DESCRIPTION OF THE TASK: Give every line of the records below as a JSON list of strings, one string per line, leaving out blank lines.

──────── ENTRIES

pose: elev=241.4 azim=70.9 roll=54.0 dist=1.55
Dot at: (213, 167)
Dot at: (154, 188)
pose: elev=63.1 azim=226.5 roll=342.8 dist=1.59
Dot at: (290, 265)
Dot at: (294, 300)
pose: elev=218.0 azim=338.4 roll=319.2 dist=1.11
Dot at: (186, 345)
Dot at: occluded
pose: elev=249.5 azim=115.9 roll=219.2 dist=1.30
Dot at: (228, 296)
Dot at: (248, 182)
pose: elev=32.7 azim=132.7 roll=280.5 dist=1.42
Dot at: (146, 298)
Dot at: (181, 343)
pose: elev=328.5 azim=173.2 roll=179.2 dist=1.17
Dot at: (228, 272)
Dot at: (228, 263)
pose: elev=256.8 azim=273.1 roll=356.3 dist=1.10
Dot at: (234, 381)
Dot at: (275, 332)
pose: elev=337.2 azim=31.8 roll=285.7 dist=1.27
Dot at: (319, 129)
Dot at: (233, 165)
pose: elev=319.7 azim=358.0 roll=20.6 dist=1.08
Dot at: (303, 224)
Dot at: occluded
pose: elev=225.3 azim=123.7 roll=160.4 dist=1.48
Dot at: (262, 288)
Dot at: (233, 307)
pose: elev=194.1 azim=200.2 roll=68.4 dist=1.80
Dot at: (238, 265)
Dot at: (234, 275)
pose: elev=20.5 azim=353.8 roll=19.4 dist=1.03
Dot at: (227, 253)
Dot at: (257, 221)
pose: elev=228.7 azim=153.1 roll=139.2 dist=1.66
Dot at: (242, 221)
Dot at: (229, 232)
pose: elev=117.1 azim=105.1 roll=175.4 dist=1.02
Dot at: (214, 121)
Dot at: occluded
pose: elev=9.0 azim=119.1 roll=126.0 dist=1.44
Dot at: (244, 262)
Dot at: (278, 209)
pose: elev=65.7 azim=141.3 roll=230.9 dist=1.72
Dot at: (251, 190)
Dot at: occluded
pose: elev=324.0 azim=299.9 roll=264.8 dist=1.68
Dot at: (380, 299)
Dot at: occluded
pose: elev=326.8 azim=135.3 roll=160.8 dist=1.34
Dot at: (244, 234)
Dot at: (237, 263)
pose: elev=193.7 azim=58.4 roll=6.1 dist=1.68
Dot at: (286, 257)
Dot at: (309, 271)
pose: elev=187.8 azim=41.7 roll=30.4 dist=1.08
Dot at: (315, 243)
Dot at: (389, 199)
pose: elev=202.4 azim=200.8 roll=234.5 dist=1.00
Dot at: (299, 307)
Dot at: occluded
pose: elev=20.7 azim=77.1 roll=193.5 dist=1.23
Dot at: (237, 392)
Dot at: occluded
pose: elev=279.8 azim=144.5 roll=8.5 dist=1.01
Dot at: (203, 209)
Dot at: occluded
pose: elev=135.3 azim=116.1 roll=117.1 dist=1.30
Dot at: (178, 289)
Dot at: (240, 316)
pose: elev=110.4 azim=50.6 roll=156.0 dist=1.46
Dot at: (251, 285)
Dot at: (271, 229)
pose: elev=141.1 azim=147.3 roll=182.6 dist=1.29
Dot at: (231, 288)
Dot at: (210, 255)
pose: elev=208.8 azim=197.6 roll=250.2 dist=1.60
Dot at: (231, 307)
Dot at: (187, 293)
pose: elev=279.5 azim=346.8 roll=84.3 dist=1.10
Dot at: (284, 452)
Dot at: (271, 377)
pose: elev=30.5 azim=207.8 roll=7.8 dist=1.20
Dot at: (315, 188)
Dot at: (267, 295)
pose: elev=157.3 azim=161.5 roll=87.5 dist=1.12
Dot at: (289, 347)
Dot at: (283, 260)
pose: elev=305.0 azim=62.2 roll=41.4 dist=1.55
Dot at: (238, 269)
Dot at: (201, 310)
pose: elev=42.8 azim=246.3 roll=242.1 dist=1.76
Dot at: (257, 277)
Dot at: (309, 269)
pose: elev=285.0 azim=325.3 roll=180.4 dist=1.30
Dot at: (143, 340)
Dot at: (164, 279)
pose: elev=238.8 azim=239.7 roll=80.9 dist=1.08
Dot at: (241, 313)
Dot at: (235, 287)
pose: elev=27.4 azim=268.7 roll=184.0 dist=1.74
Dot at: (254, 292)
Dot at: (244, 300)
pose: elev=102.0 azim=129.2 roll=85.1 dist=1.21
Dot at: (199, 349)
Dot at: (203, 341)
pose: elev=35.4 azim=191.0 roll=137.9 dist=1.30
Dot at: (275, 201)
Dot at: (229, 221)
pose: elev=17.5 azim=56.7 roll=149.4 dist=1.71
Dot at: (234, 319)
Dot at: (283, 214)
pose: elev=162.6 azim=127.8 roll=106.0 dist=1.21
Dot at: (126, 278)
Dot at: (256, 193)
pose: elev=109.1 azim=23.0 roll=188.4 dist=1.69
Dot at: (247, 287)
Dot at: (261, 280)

────────────────

SOLUTION TO THIS EXERCISE:
[
  "pose: elev=241.4 azim=70.9 roll=54.0 dist=1.55",
  "Dot at: (213, 167)",
  "Dot at: (154, 188)",
  "pose: elev=63.1 azim=226.5 roll=342.8 dist=1.59",
  "Dot at: (290, 265)",
  "Dot at: (294, 300)",
  "pose: elev=218.0 azim=338.4 roll=319.2 dist=1.11",
  "Dot at: (186, 345)",
  "Dot at: occluded",
  "pose: elev=249.5 azim=115.9 roll=219.2 dist=1.30",
  "Dot at: (228, 296)",
  "Dot at: (248, 182)",
  "pose: elev=32.7 azim=132.7 roll=280.5 dist=1.42",
  "Dot at: (146, 298)",
  "Dot at: (181, 343)",
  "pose: elev=328.5 azim=173.2 roll=179.2 dist=1.17",
  "Dot at: (228, 272)",
  "Dot at: (228, 263)",
  "pose: elev=256.8 azim=273.1 roll=356.3 dist=1.10",
  "Dot at: (234, 381)",
  "Dot at: (275, 332)",
  "pose: elev=337.2 azim=31.8 roll=285.7 dist=1.27",
  "Dot at: (319, 129)",
  "Dot at: (233, 165)",
  "pose: elev=319.7 azim=358.0 roll=20.6 dist=1.08",
  "Dot at: (303, 224)",
  "Dot at: occluded",
  "pose: elev=225.3 azim=123.7 roll=160.4 dist=1.48",
  "Dot at: (262, 288)",
  "Dot at: (233, 307)",
  "pose: elev=194.1 azim=200.2 roll=68.4 dist=1.80",
  "Dot at: (238, 265)",
  "Dot at: (234, 275)",
  "pose: elev=20.5 azim=353.8 roll=19.4 dist=1.03",
  "Dot at: (227, 253)",
  "Dot at: (257, 221)",
  "pose: elev=228.7 azim=153.1 roll=139.2 dist=1.66",
  "Dot at: (242, 221)",
  "Dot at: (229, 232)",
  "pose: elev=117.1 azim=105.1 roll=175.4 dist=1.02",
  "Dot at: (214, 121)",
  "Dot at: occluded",
  "pose: elev=9.0 azim=119.1 roll=126.0 dist=1.44",
  "Dot at: (244, 262)",
  "Dot at: (278, 209)",
  "pose: elev=65.7 azim=141.3 roll=230.9 dist=1.72",
  "Dot at: (251, 190)",
  "Dot at: occluded",
  "pose: elev=324.0 azim=299.9 roll=264.8 dist=1.68",
  "Dot at: (380, 299)",
  "Dot at: occluded",
  "pose: elev=326.8 azim=135.3 roll=160.8 dist=1.34",
  "Dot at: (244, 234)",
  "Dot at: (237, 263)",
  "pose: elev=193.7 azim=58.4 roll=6.1 dist=1.68",
  "Dot at: (286, 257)",
  "Dot at: (309, 271)",
  "pose: elev=187.8 azim=41.7 roll=30.4 dist=1.08",
  "Dot at: (315, 243)",
  "Dot at: (389, 199)",
  "pose: elev=202.4 azim=200.8 roll=234.5 dist=1.00",
  "Dot at: (299, 307)",
  "Dot at: occluded",
  "pose: elev=20.7 azim=77.1 roll=193.5 dist=1.23",
  "Dot at: (237, 392)",
  "Dot at: occluded",
  "pose: elev=279.8 azim=144.5 roll=8.5 dist=1.01",
  "Dot at: (203, 209)",
  "Dot at: occluded",
  "pose: elev=135.3 azim=116.1 roll=117.1 dist=1.30",
  "Dot at: (178, 289)",
  "Dot at: (240, 316)",
  "pose: elev=110.4 azim=50.6 roll=156.0 dist=1.46",
  "Dot at: (251, 285)",
  "Dot at: (271, 229)",
  "pose: elev=141.1 azim=147.3 roll=182.6 dist=1.29",
  "Dot at: (231, 288)",
  "Dot at: (210, 255)",
  "pose: elev=208.8 azim=197.6 roll=250.2 dist=1.60",
  "Dot at: (231, 307)",
  "Dot at: (187, 293)",
  "pose: elev=279.5 azim=346.8 roll=84.3 dist=1.10",
  "Dot at: (284, 452)",
  "Dot at: (271, 377)",
  "pose: elev=30.5 azim=207.8 roll=7.8 dist=1.20",
  "Dot at: (315, 188)",
  "Dot at: (267, 295)",
  "pose: elev=157.3 azim=161.5 roll=87.5 dist=1.12",
  "Dot at: (289, 347)",
  "Dot at: (283, 260)",
  "pose: elev=305.0 azim=62.2 roll=41.4 dist=1.55",
  "Dot at: (238, 269)",
  "Dot at: (201, 310)",
  "pose: elev=42.8 azim=246.3 roll=242.1 dist=1.76",
  "Dot at: (257, 277)",
  "Dot at: (309, 269)",
  "pose: elev=285.0 azim=325.3 roll=180.4 dist=1.30",
  "Dot at: (143, 340)",
  "Dot at: (164, 279)",
  "pose: elev=238.8 azim=239.7 roll=80.9 dist=1.08",
  "Dot at: (241, 313)",
  "Dot at: (235, 287)",
  "pose: elev=27.4 azim=268.7 roll=184.0 dist=1.74",
  "Dot at: (254, 292)",
  "Dot at: (244, 300)",
  "pose: elev=102.0 azim=129.2 roll=85.1 dist=1.21",
  "Dot at: (199, 349)",
  "Dot at: (203, 341)",
  "pose: elev=35.4 azim=191.0 roll=137.9 dist=1.30",
  "Dot at: (275, 201)",
  "Dot at: (229, 221)",
  "pose: elev=17.5 azim=56.7 roll=149.4 dist=1.71",
  "Dot at: (234, 319)",
  "Dot at: (283, 214)",
  "pose: elev=162.6 azim=127.8 roll=106.0 dist=1.21",
  "Dot at: (126, 278)",
  "Dot at: (256, 193)",
  "pose: elev=109.1 azim=23.0 roll=188.4 dist=1.69",
  "Dot at: (247, 287)",
  "Dot at: (261, 280)"
]